## What to do
For the records below, please print exactly and only the lines from the one with "fried onions" down to the one with "and ads, and", both ends included, omitting the pictures.

Records excerpted from a collection:
☆ ☆ ☆ ☆ ☆ ☆ ☆

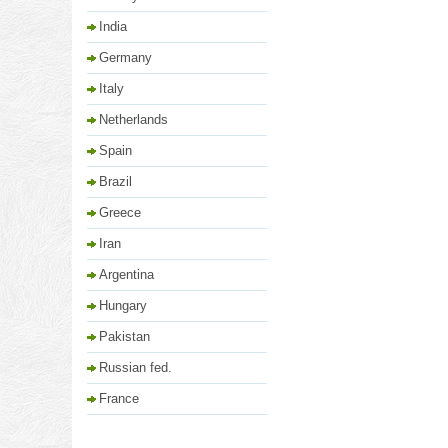
India
Germany
Italy
Netherlands
Spain
Brazil
Greece
Iran
Argentina
Hungary
Pakistan
Russian fed.
France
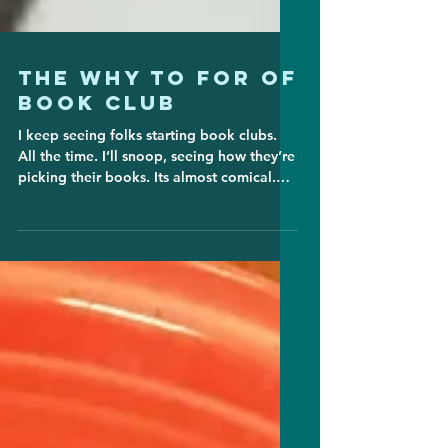
The Why To For of
Book Club
I keep seeing folks starting book clubs.
All the time. I’ll snoop, seeing how they’re
picking their books. Its almost comical.
One I just...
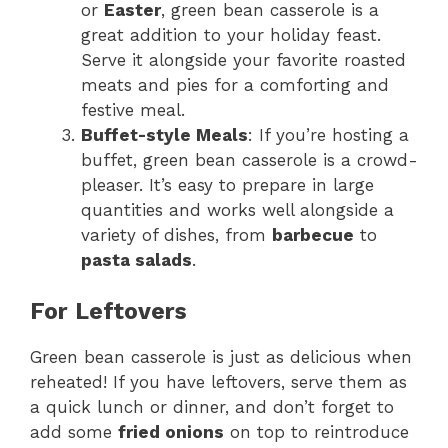
or
Easter
, green bean casserole is a
great addition to your holiday feast.
Serve it alongside your favorite roasted
meats and pies for a comforting and
festive meal.
Buffet-style Meals
: If you’re hosting a
buffet, green bean casserole is a crowd-
pleaser. It’s easy to prepare in large
quantities and works well alongside a
variety of dishes, from
barbecue
to
pasta salads
.
For Leftovers
Green bean casserole is just as delicious when
reheated! If you have leftovers, serve them as
a quick lunch or dinner, and don’t forget to
add some
fried onions
on top to reintroduce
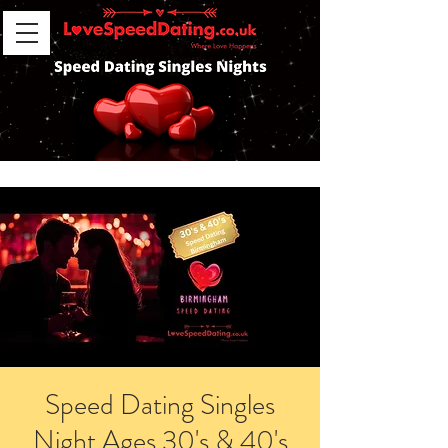
Speed Dating Singles
Night Ages 30's & 40's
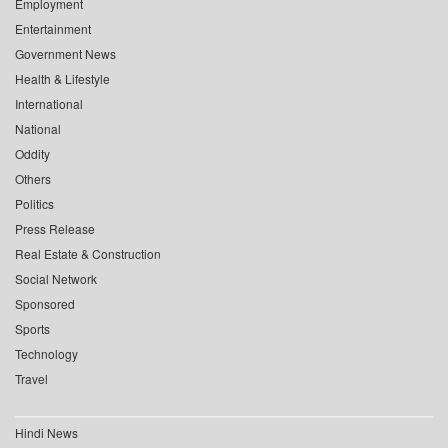
Employment
Entertainment
Government News
Health & Lifestyle
International
National
Oddity
Others
Politics
Press Release
Real Estate & Construction
Social Network
Sponsored
Sports
Technology
Travel
Hindi News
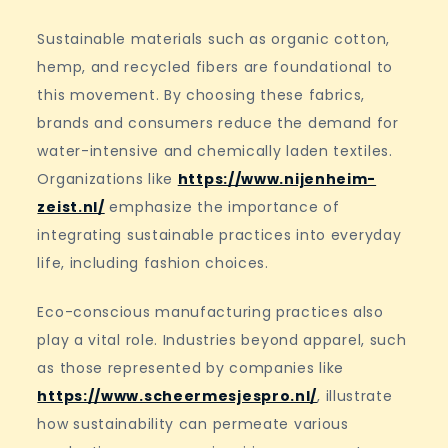
Sustainable materials such as organic cotton,
hemp, and recycled fibers are foundational to
this movement. By choosing these fabrics,
brands and consumers reduce the demand for
water-intensive and chemically laden textiles.
Organizations like
https://www.nijenheim-
zeist.nl/
emphasize the importance of
integrating sustainable practices into everyday
life, including fashion choices.
Eco-conscious manufacturing practices also
play a vital role. Industries beyond apparel, such
as those represented by companies like
https://www.scheermesjespro.nl/
, illustrate
how sustainability can permeate various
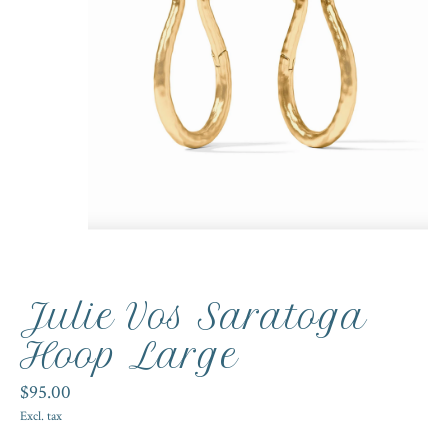
Julie Vos Saratoga
Hoop Large
$95.00
Excl. tax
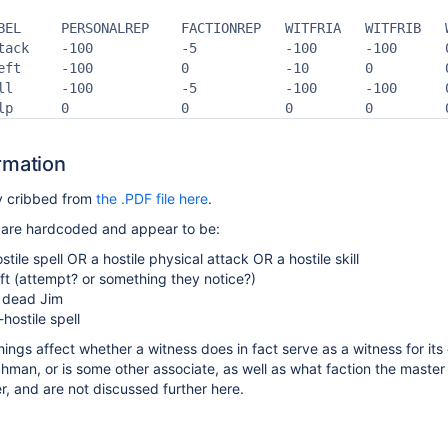
BEL     PERSONALREP    FACTIONREP   WITFRIA   WITFRIB   
tack    -100           -5           -100      -100      
eft     -100           0            -10       0         
ll      -100           -5           -100      -100      
lp      0              0            0         0         
rmation
ly cribbed from
the .PDF file here
.
 are hardcoded and appear to be:
stile spell OR a hostile physical attack OR a hostile skill
eft (attempt? or something they notice?)
e dead Jim
hostile spell
hings affect whether a witness does in fact serve as a witness for its
hman, or is some other associate
, as
well as what faction the master
, and are not discussed further here.
s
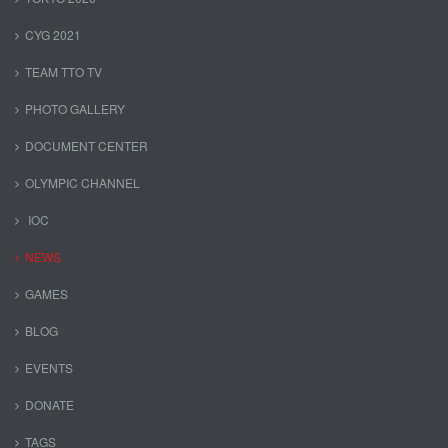
CYG 2021
TEAM TTO TV
PHOTO GALLERY
DOCUMENT CENTER
OLYMPIC CHANNEL
IOC
NEWS
GAMES
BLOG
EVENTS
DONATE
TAGS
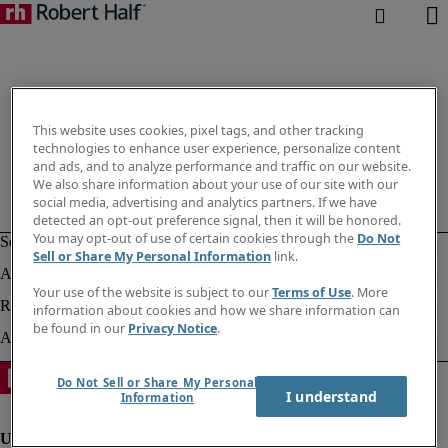
This website uses cookies, pixel tags, and other tracking
technologies to enhance user experience, personalize content
and ads, and to analyze performance and traffic on our website.
We also share information about your use of our site with our
social media, advertising and analytics partners. If we have
detected an opt-out preference signal, then it will be honored.
You may opt-out of use of certain cookies through the
Do Not
Sell or Share My Personal Information
link.
Your use of the website is subject to our
Terms of Use
. More
information about cookies and how we share information can
be found in our
Privacy Notice
.
Do Not Sell or Share My Personal
I understand
Information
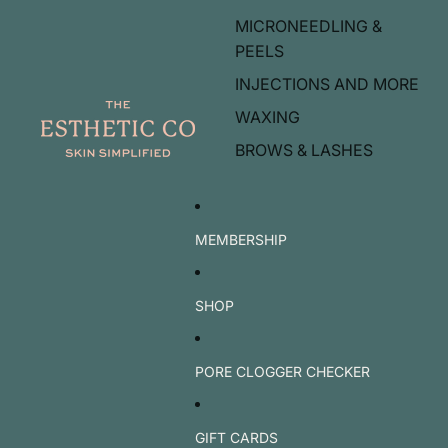
MICRONEEDLING &
PEELS
INJECTIONS AND MORE
WAXING
BROWS & LASHES
MEMBERSHIP
SHOP
PORE CLOGGER CHECKER
GIFT CARDS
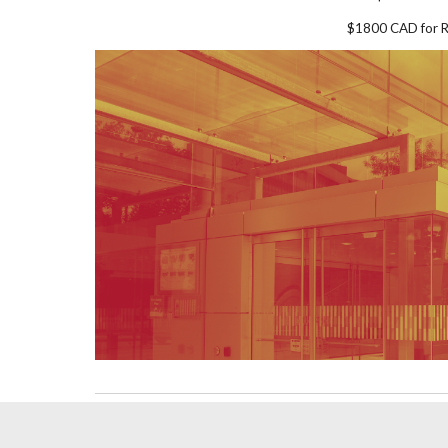
$1800 CAD for R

☆ ☆ ☆ ☆ ☆ ☆ ☆

## Solution to this problem
fried onions
on top to reintroduce
Speed Dating Singles
Night Ages 30's & 40's
Employment
Entertainment
Government News
Health & Lifestyle
International
National
Oddity
Others
Politics
Press Release
Real Estate & Construction
Social Network
Sponsored
Sports
Technology
Travel
Hindi News
Sustainable materials such as organic cotton,
hemp, and recycled fibers are foundational to
this movement. By choosing these fabrics,
brands and consumers reduce the demand for
water-intensive and chemically laden textiles.
Organizations like
https://www.nijenheim-
zeist.nl/
emphasize the importance of
integrating sustainable practices into everyday
life, including fashion choices.
Eco-conscious manufacturing practices also
play a vital role. Industries beyond apparel, such
as those represented by companies like
https://www.scheermesjespro.nl/
, illustrate
how sustainability can permeate various
Julie Vos Saratoga
Hoop Large
$95.00
Excl. tax
BEL     PERSONALREP    FACTIONREP   WITFRIA   WITFRIB   
tack    -100           -5           -100      -100      
eft     -100           0            -10       0         
ll      -100           -5           -100      -100      
lp      0              0            0         0         
rmation
ly cribbed from
the .PDF file here
.
 are hardcoded and appear to be:
stile spell OR a hostile physical attack OR a hostile skill
eft (attempt? or something they notice?)
e dead Jim
hostile spell
hings affect whether a witness does in fact serve as a witness for its
hman, or is some other associate
, as
well as what faction the master
, and are not discussed further here.
s
CYG 2021
TEAM TTO TV
PHOTO GALLERY
DOCUMENT CENTER
OLYMPIC CHANNEL
IOC
NEWS
GAMES
BLOG
EVENTS
DONATE
TAGS
This website uses cookies, pixel tags, and other tracking
technologies to enhance user experience, personalize content
and ads, and to analyze performance and traffic on our website.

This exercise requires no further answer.